Samouraï
À l’orée d’un bois baigné par la clarté d’une lune silencieuse, un samouraï dormait du sommeil du sage. Son souffle était paisible, son esprit, en repos. Il ne craignait rien : l’inattendu était son allié. Nul guerrier plus redoutable ne foulait ces terres, nul cœur plus pur ne battait sous le ciel du pays des brumes.
Ce soir-là, après avoir longuement lu un parchemin relatant les exploits de feu son grand-père, il s’était laissé glisser dans le sommeil, le sabre posé près de lui, comme un prolongement de son âme.
Mais à quelques pas de là, dissimulé dans un buisson, un homme l’observait depuis plus de trois heures. Silencieux comme l’ombre, immobile comme la pierre.
Lorsque l’espion fut enfin certain que le samouraï dormait, il s’empara du sabre et fondit sur lui, telle la griffe du dragon s’abattant sur sa proie.
Le samouraï n’était plus.
Ce geste était né de la vengeance. Des années plus tôt, lors d’un règlement de comptes, le samouraï avait fait irruption dans une taverne et, d’un seul déchaînement de sa technique du Tourbillon Scintillant, avait anéanti tous ceux qui s’y trouvaient. Parmi eux… le père de son futur assassin. Un simple tavernier. Un homme sans arme.
Ainsi, l’assassin crut obtenir justice. Il s’empara du sabre noir du samouraï, persuadé qu’avec lui, il ferait le bien et laverait son nom.
Les semaines passèrent. Bientôt, dans chaque village, on murmurait la même question :
- Où est passé le samouraï ?
Privé de son protecteur, le pays sombra à nouveau dans le chaos. Les bandits pullulaient, les innocents tombaient, et le vent lui-même semblait porter les échos du désespoir.
Alors, le vengeur comprit. Cette tâche, celle de protéger les faibles, lui revenait désormais.
Il s’équipa du sabre noir. L’arme était lourde, d’une puissance étrange, presque récalcitrante. Pourtant, il marcha droit vers une troupe de brigands, ceux-là mêmes que le samouraï aurait balayés d’un seul geste.
À la vue de leurs muscles noueux, de leur férocité, de leurs vêtements tachés de sang, la peur le saisit.
Et, comme précédemment, il choisit la voie de la lâcheté.
Il attendit la nuit, puis se jeta sur le chef endormi…
Boom.
Un cri, un choc. Il n’avait pas vu le bras droit du chef, éveillé, veillant sur son maître.
Capturé, ligoté, il fut conduit devant le chef pour l’exécution. Ce dernier s’approcha, plissant les yeux.

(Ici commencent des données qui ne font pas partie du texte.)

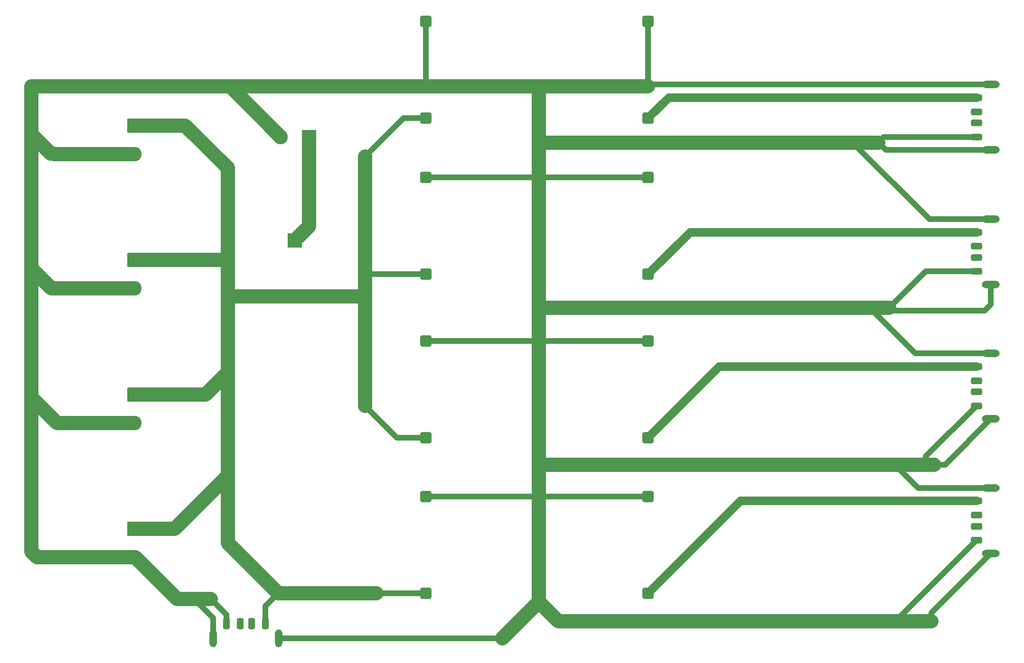
<source format=gbr>
%TF.GenerationSoftware,KiCad,Pcbnew,9.0.4*%
%TF.CreationDate,2025-09-17T14:06:31+05:30*%
%TF.ProjectId,Robot_power_board,526f626f-745f-4706-9f77-65725f626f61,rev?*%
%TF.SameCoordinates,Original*%
%TF.FileFunction,Copper,L1,Top*%
%TF.FilePolarity,Positive*%
%FSLAX46Y46*%
G04 Gerber Fmt 4.6, Leading zero omitted, Abs format (unit mm)*
G04 Created by KiCad (PCBNEW 9.0.4) date 2025-09-17 14:06:31*
%MOMM*%
%LPD*%
G01*
G04 APERTURE LIST*
G04 Aperture macros list*
%AMRoundRect*
0 Rectangle with rounded corners*
0 $1 Rounding radius*
0 $2 $3 $4 $5 $6 $7 $8 $9 X,Y pos of 4 corners*
0 Add a 4 corners polygon primitive as box body*
4,1,4,$2,$3,$4,$5,$6,$7,$8,$9,$2,$3,0*
0 Add four circle primitives for the rounded corners*
1,1,$1+$1,$2,$3*
1,1,$1+$1,$4,$5*
1,1,$1+$1,$6,$7*
1,1,$1+$1,$8,$9*
0 Add four rect primitives between the rounded corners*
20,1,$1+$1,$2,$3,$4,$5,0*
20,1,$1+$1,$4,$5,$6,$7,0*
20,1,$1+$1,$6,$7,$8,$9,0*
20,1,$1+$1,$8,$9,$2,$3,0*%
G04 Aperture macros list end*
%TA.AperFunction,ComponentPad*%
%ADD10RoundRect,0.250000X-1.050000X1.050000X-1.050000X-1.050000X1.050000X-1.050000X1.050000X1.050000X0*%
%TD*%
%TA.AperFunction,ComponentPad*%
%ADD11C,2.600000*%
%TD*%
%TA.AperFunction,ComponentPad*%
%ADD12RoundRect,0.250000X1.050000X1.050000X-1.050000X1.050000X-1.050000X-1.050000X1.050000X-1.050000X0*%
%TD*%
%TA.AperFunction,SMDPad,CuDef*%
%ADD13RoundRect,0.300000X-0.300000X0.700000X-0.300000X-0.700000X0.300000X-0.700000X0.300000X0.700000X0*%
%TD*%
%TA.AperFunction,HeatsinkPad*%
%ADD14O,1.300000X3.200000*%
%TD*%
%TA.AperFunction,SMDPad,CuDef*%
%ADD15RoundRect,0.300000X-0.700000X-0.300000X0.700000X-0.300000X0.700000X0.300000X-0.700000X0.300000X0*%
%TD*%
%TA.AperFunction,HeatsinkPad*%
%ADD16O,3.200000X1.300000*%
%TD*%
%TA.AperFunction,ComponentPad*%
%ADD17R,2.500000X2.500000*%
%TD*%
%TA.AperFunction,ComponentPad*%
%ADD18C,2.500000*%
%TD*%
%TA.AperFunction,ComponentPad*%
%ADD19RoundRect,0.300000X-0.700000X-0.700000X0.700000X-0.700000X0.700000X0.700000X-0.700000X0.700000X0*%
%TD*%
%TA.AperFunction,Conductor*%
%ADD20C,2.500000*%
%TD*%
%TA.AperFunction,Conductor*%
%ADD21C,1.000000*%
%TD*%
%TA.AperFunction,Conductor*%
%ADD22C,1.500000*%
%TD*%
G04 APERTURE END LIST*
D10*
%TO.P,J4,1,Pin_1*%
%TO.N,/12v_FUSED*%
X65827500Y-102455000D03*
D11*
%TO.P,J4,2,Pin_2*%
%TO.N,GND*%
X65827500Y-107535000D03*
%TD*%
D12*
%TO.P,J1,1,Pin_1*%
%TO.N,/12v_IN*%
X97045000Y-56500000D03*
D11*
%TO.P,J1,2,Pin_2*%
%TO.N,GND*%
X91965000Y-56500000D03*
%TD*%
D13*
%TO.P,J10,1,VBUS*%
%TO.N,/12v_FUSED*%
X89250000Y-143400000D03*
%TO.P,J10,2,D-*%
%TO.N,unconnected-(J10-D--Pad2)*%
X86750000Y-143400000D03*
%TO.P,J10,3,D+*%
%TO.N,unconnected-(J10-D+-Pad3)*%
X84750000Y-143400000D03*
%TO.P,J10,4,GND*%
%TO.N,GND*%
X82250000Y-143400000D03*
D14*
%TO.P,J10,5,Shield*%
X91600000Y-146000000D03*
X79900000Y-146000000D03*
%TD*%
D15*
%TO.P,J11,1,VBUS*%
%TO.N,/+5v_PI*%
X216025000Y-49500000D03*
%TO.P,J11,2,D-*%
%TO.N,unconnected-(J11-D--Pad2)*%
X216025000Y-52000000D03*
%TO.P,J11,3,D+*%
%TO.N,unconnected-(J11-D+-Pad3)*%
X216025000Y-54000000D03*
%TO.P,J11,4,GND*%
%TO.N,GND*%
X216025000Y-56500000D03*
D16*
%TO.P,J11,5,Shield*%
X218625000Y-47150000D03*
X218625000Y-58850000D03*
%TD*%
D10*
%TO.P,J2,1,Pin_1*%
%TO.N,/12v_FUSED*%
X65827500Y-54455000D03*
D11*
%TO.P,J2,2,Pin_2*%
%TO.N,GND*%
X65827500Y-59535000D03*
%TD*%
D17*
%TO.P,F1,1*%
%TO.N,/12v_IN*%
X94500000Y-75000000D03*
D18*
%TO.P,F1,2*%
%TO.N,/12v_FUSED*%
X94500000Y-85000000D03*
%TD*%
D15*
%TO.P,J14,1,VBUS*%
%TO.N,/+5v_EXTRA_2*%
X216025000Y-121500000D03*
%TO.P,J14,2,D-*%
%TO.N,unconnected-(J14-D--Pad2)*%
X216025000Y-124000000D03*
%TO.P,J14,3,D+*%
%TO.N,unconnected-(J14-D+-Pad3)*%
X216025000Y-126000000D03*
%TO.P,J14,4,GND*%
%TO.N,GND*%
X216025000Y-128500000D03*
D16*
%TO.P,J14,5,Shield*%
X218625000Y-119150000D03*
X218625000Y-130850000D03*
%TD*%
D19*
%TO.P,J9,1,Pin_1*%
%TO.N,/12v_FUSED*%
X117870000Y-138000000D03*
%TO.P,J9,2,Pin_2*%
%TO.N,GND*%
X117870000Y-120730000D03*
%TO.P,J9,3,Pin_3*%
%TO.N,/+5v_EXTRA_2*%
X157500000Y-138000000D03*
%TO.P,J9,4,Pin_4*%
%TO.N,GND*%
X157500000Y-120730000D03*
%TD*%
D10*
%TO.P,J3,1,Pin_1*%
%TO.N,/12v_FUSED*%
X65827500Y-78455000D03*
D11*
%TO.P,J3,2,Pin_2*%
%TO.N,GND*%
X65827500Y-83535000D03*
%TD*%
D15*
%TO.P,J13,1,VBUS*%
%TO.N,/+5v_SCREEN10*%
X216025000Y-97500000D03*
%TO.P,J13,2,D-*%
%TO.N,unconnected-(J13-D--Pad2)*%
X216025000Y-100000000D03*
%TO.P,J13,3,D+*%
%TO.N,unconnected-(J13-D+-Pad3)*%
X216025000Y-102000000D03*
%TO.P,J13,4,GND*%
%TO.N,GND*%
X216025000Y-104500000D03*
D16*
%TO.P,J13,5,Shield*%
X218625000Y-95150000D03*
X218625000Y-106850000D03*
%TD*%
D19*
%TO.P,J8,1,Pin_1*%
%TO.N,/12v_FUSED*%
X117870000Y-110166667D03*
%TO.P,J8,2,Pin_2*%
%TO.N,GND*%
X117870000Y-92896667D03*
%TO.P,J8,3,Pin_3*%
%TO.N,/+5v_SCREEN10*%
X157500000Y-110166667D03*
%TO.P,J8,4,Pin_4*%
%TO.N,GND*%
X157500000Y-92896667D03*
%TD*%
D10*
%TO.P,J5,1,Pin_1*%
%TO.N,/12v_FUSED*%
X65827500Y-126455000D03*
D11*
%TO.P,J5,2,Pin_2*%
%TO.N,GND*%
X65827500Y-131535000D03*
%TD*%
D19*
%TO.P,J6,1,Pin_1*%
%TO.N,/12v_FUSED*%
X117870000Y-53166667D03*
%TO.P,J6,2,Pin_2*%
%TO.N,GND*%
X117870000Y-35896667D03*
%TO.P,J6,3,Pin_3*%
%TO.N,/+5v_PI*%
X157500000Y-53166667D03*
%TO.P,J6,4,Pin_4*%
%TO.N,GND*%
X157500000Y-35896667D03*
%TD*%
%TO.P,J7,1,Pin_1*%
%TO.N,/12v_FUSED*%
X117870000Y-81000000D03*
%TO.P,J7,2,Pin_2*%
%TO.N,GND*%
X117870000Y-63730000D03*
%TO.P,J7,3,Pin_3*%
%TO.N,/+5v_EXTRA_1*%
X157500000Y-81000000D03*
%TO.P,J7,4,Pin_4*%
%TO.N,GND*%
X157500000Y-63730000D03*
%TD*%
D15*
%TO.P,J12,1,VBUS*%
%TO.N,/+5v_EXTRA_1*%
X216025000Y-73500000D03*
%TO.P,J12,2,D-*%
%TO.N,unconnected-(J12-D--Pad2)*%
X216025000Y-76000000D03*
%TO.P,J12,3,D+*%
%TO.N,unconnected-(J12-D+-Pad3)*%
X216025000Y-78000000D03*
%TO.P,J12,4,GND*%
%TO.N,GND*%
X216025000Y-80500000D03*
D16*
%TO.P,J12,5,Shield*%
X218625000Y-71150000D03*
X218625000Y-82850000D03*
%TD*%
D20*
%TO.N,/12v_IN*%
X97045000Y-56500000D02*
X97045000Y-72455000D01*
X97045000Y-72455000D02*
X94500000Y-75000000D01*
%TO.N,/12v_FUSED*%
X82500000Y-117000000D02*
X82500000Y-98500000D01*
D21*
X117870000Y-81000000D02*
X107000000Y-81000000D01*
D20*
X82500000Y-78500000D02*
X82500000Y-62000000D01*
X107000000Y-81000000D02*
X107000000Y-60000000D01*
X82500000Y-98500000D02*
X82500000Y-85000000D01*
D21*
X113833333Y-53166667D02*
X107000000Y-60000000D01*
X112666667Y-110166667D02*
X107000000Y-104500000D01*
D20*
X74955000Y-54455000D02*
X65827500Y-54455000D01*
X82500000Y-117000000D02*
X82500000Y-129000000D01*
X65827500Y-102455000D02*
X78545000Y-102455000D01*
X78545000Y-102455000D02*
X82500000Y-98500000D01*
D21*
X89250000Y-143400000D02*
X89250000Y-140250000D01*
D20*
X65827500Y-126455000D02*
X73045000Y-126455000D01*
X82500000Y-129000000D02*
X91500000Y-138000000D01*
X82455000Y-78455000D02*
X82500000Y-78500000D01*
X82500000Y-85000000D02*
X82500000Y-78500000D01*
D21*
X117870000Y-110166667D02*
X112666667Y-110166667D01*
D20*
X94500000Y-85000000D02*
X107000000Y-85000000D01*
X91500000Y-138000000D02*
X109000000Y-138000000D01*
X107000000Y-85000000D02*
X107000000Y-81000000D01*
X73045000Y-126455000D02*
X82500000Y-117000000D01*
X94500000Y-85000000D02*
X82500000Y-85000000D01*
X107000000Y-85000000D02*
X107000000Y-104500000D01*
D21*
X89250000Y-140250000D02*
X91500000Y-138000000D01*
D20*
X82500000Y-62000000D02*
X74955000Y-54455000D01*
D21*
X117870000Y-53166667D02*
X113833333Y-53166667D01*
X117870000Y-138000000D02*
X109000000Y-138000000D01*
D20*
X65827500Y-78455000D02*
X82455000Y-78455000D01*
%TO.N,GND*%
X65827500Y-107535000D02*
X52035000Y-107535000D01*
D21*
X216025000Y-104500000D02*
X207000000Y-113525000D01*
X218625000Y-130850000D02*
X208000000Y-141475000D01*
D20*
X202000000Y-143000000D02*
X208000000Y-143000000D01*
X65827500Y-59535000D02*
X51535000Y-59535000D01*
X73500000Y-139000000D02*
X76500000Y-139000000D01*
D21*
X218625000Y-82850000D02*
X218625000Y-86375000D01*
D20*
X138000000Y-57500000D02*
X138000000Y-64000000D01*
X47500000Y-47500000D02*
X47500000Y-56000000D01*
D21*
X117870000Y-35896667D02*
X117870000Y-47370000D01*
X117870000Y-92896667D02*
X137896667Y-92896667D01*
X218625000Y-119150000D02*
X205650000Y-119150000D01*
X137730000Y-63730000D02*
X138000000Y-64000000D01*
X157500000Y-92896667D02*
X138103333Y-92896667D01*
D20*
X141500000Y-143000000D02*
X202000000Y-143000000D01*
D21*
X202000000Y-142525000D02*
X202000000Y-143000000D01*
X137896667Y-92896667D02*
X138000000Y-93000000D01*
D20*
X47500000Y-103000000D02*
X52035000Y-107535000D01*
X65827500Y-83535000D02*
X51035000Y-83535000D01*
D21*
X210475000Y-115000000D02*
X208500000Y-115000000D01*
D20*
X51000000Y-59500000D02*
X47500000Y-56000000D01*
X48535000Y-131535000D02*
X47500000Y-130500000D01*
X194000000Y-57500000D02*
X198500000Y-57500000D01*
X138000000Y-47500000D02*
X157500000Y-47500000D01*
D21*
X138103333Y-92896667D02*
X138000000Y-93000000D01*
X216025000Y-128500000D02*
X202000000Y-142525000D01*
X157500000Y-120730000D02*
X138270000Y-120730000D01*
X82250000Y-141750000D02*
X79500000Y-139000000D01*
D20*
X91965000Y-56500000D02*
X82965000Y-47500000D01*
X65827500Y-131535000D02*
X66035000Y-131535000D01*
D21*
X205150000Y-95150000D02*
X197000000Y-87000000D01*
D20*
X138000000Y-139500000D02*
X141500000Y-143000000D01*
D21*
X79900000Y-142400000D02*
X76500000Y-139000000D01*
X137730000Y-120730000D02*
X138000000Y-121000000D01*
D20*
X66035000Y-131535000D02*
X73500000Y-139000000D01*
D21*
X91600000Y-146000000D02*
X131500000Y-146000000D01*
D20*
X138000000Y-139500000D02*
X131500000Y-146000000D01*
D21*
X207650000Y-71150000D02*
X194000000Y-57500000D01*
X216025000Y-80500000D02*
X207000000Y-80500000D01*
D20*
X197000000Y-87000000D02*
X200500000Y-87000000D01*
D21*
X199850000Y-58850000D02*
X198500000Y-57500000D01*
D20*
X51500000Y-59500000D02*
X51000000Y-59500000D01*
X82965000Y-47500000D02*
X47500000Y-47500000D01*
X138000000Y-121000000D02*
X138000000Y-139500000D01*
D21*
X207000000Y-113525000D02*
X207000000Y-115000000D01*
D20*
X47500000Y-130500000D02*
X47500000Y-103000000D01*
X93000000Y-47500000D02*
X118000000Y-47500000D01*
D21*
X157500000Y-47500000D02*
X157850000Y-47150000D01*
X79900000Y-146000000D02*
X79900000Y-142400000D01*
X218625000Y-58850000D02*
X199850000Y-58850000D01*
D20*
X118000000Y-47500000D02*
X138000000Y-47500000D01*
D21*
X199500000Y-56500000D02*
X198500000Y-57500000D01*
X117870000Y-120730000D02*
X137730000Y-120730000D01*
D20*
X138000000Y-64000000D02*
X138000000Y-87000000D01*
X201500000Y-115000000D02*
X207000000Y-115000000D01*
D21*
X138270000Y-63730000D02*
X138000000Y-64000000D01*
X205650000Y-119150000D02*
X201500000Y-115000000D01*
D20*
X138000000Y-87000000D02*
X197000000Y-87000000D01*
D21*
X82250000Y-143400000D02*
X82250000Y-141750000D01*
D20*
X138000000Y-115000000D02*
X201500000Y-115000000D01*
X51535000Y-59535000D02*
X51500000Y-59500000D01*
D21*
X157850000Y-47150000D02*
X218625000Y-47150000D01*
X218625000Y-71150000D02*
X207650000Y-71150000D01*
X218625000Y-86375000D02*
X217500000Y-87500000D01*
D20*
X51035000Y-83535000D02*
X47500000Y-80000000D01*
X47500000Y-80000000D02*
X47500000Y-56000000D01*
X47500000Y-80000000D02*
X47500000Y-103000000D01*
D21*
X138270000Y-120730000D02*
X138000000Y-121000000D01*
D20*
X138000000Y-115000000D02*
X138000000Y-121000000D01*
X65827500Y-131535000D02*
X48535000Y-131535000D01*
D21*
X157500000Y-63730000D02*
X138270000Y-63730000D01*
D20*
X138000000Y-93000000D02*
X138000000Y-115000000D01*
X82965000Y-47500000D02*
X93000000Y-47500000D01*
D21*
X157500000Y-35896667D02*
X157500000Y-47500000D01*
X207000000Y-80500000D02*
X200500000Y-87000000D01*
X208000000Y-141475000D02*
X208000000Y-143000000D01*
X218625000Y-95150000D02*
X205150000Y-95150000D01*
D20*
X76500000Y-139000000D02*
X79500000Y-139000000D01*
D21*
X201000000Y-87500000D02*
X200500000Y-87000000D01*
X117870000Y-63730000D02*
X137730000Y-63730000D01*
X216025000Y-56500000D02*
X199500000Y-56500000D01*
D20*
X138000000Y-47500000D02*
X138000000Y-57500000D01*
X138000000Y-57500000D02*
X194000000Y-57500000D01*
D21*
X217500000Y-87500000D02*
X201000000Y-87500000D01*
X218625000Y-106850000D02*
X210475000Y-115000000D01*
X117870000Y-47370000D02*
X118000000Y-47500000D01*
D20*
X207000000Y-115000000D02*
X208500000Y-115000000D01*
X138000000Y-87000000D02*
X138000000Y-93000000D01*
D22*
%TO.N,/+5v_PI*%
X157500000Y-53166667D02*
X161166667Y-49500000D01*
X161166667Y-49500000D02*
X216025000Y-49500000D01*
%TO.N,/+5v_SCREEN10*%
X170166667Y-97500000D02*
X216025000Y-97500000D01*
X157500000Y-110166667D02*
X170166667Y-97500000D01*
%TO.N,/+5v_EXTRA_1*%
X165000000Y-73500000D02*
X216025000Y-73500000D01*
X157500000Y-81000000D02*
X165000000Y-73500000D01*
%TO.N,/+5v_EXTRA_2*%
X174000000Y-121500000D02*
X216025000Y-121500000D01*
X157500000Y-138000000D02*
X174000000Y-121500000D01*
%TD*%
M02*

</source>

- Oh… mais tu es Kshiiki, le fils de Rôta ?
- Comment… comment connaissez-vous mon nom ? Et celui de mon père ?
- Parce que j’étais son ami. J’ai même été son tout premier client lorsqu’il a décidé de raccrocher.
- Raccrocher ? Que voulez-vous dire ?
- Ton père, mon garçon, fut pendant dix ans le grand chef de tous les brigands du pays.
Le silence tomba. Le monde sembla vaciller.
Kshiiki sentit le poids de ses fautes l’écraser. Le sabre noir, qu’il avait cru porteur de justice, n’était qu’un miroir de son propre sang.
À l’aube, il s’enfuit.
À l’orée du même bois où tout avait commencé, il planta le sabre dans la terre humide. Puis disparut.
Nul ne sut jamais ce qu’il advint de lui.
Des semaines plus tard, un vieil ermite, sage parmi les sages, découvrit l’arme.
Il la souleva doucement, surpris :
- Étrange… ce sabre est d’une légèreté incroyable. On dirait le poids d’une plume… Je n’ai jamais rien vu de tel.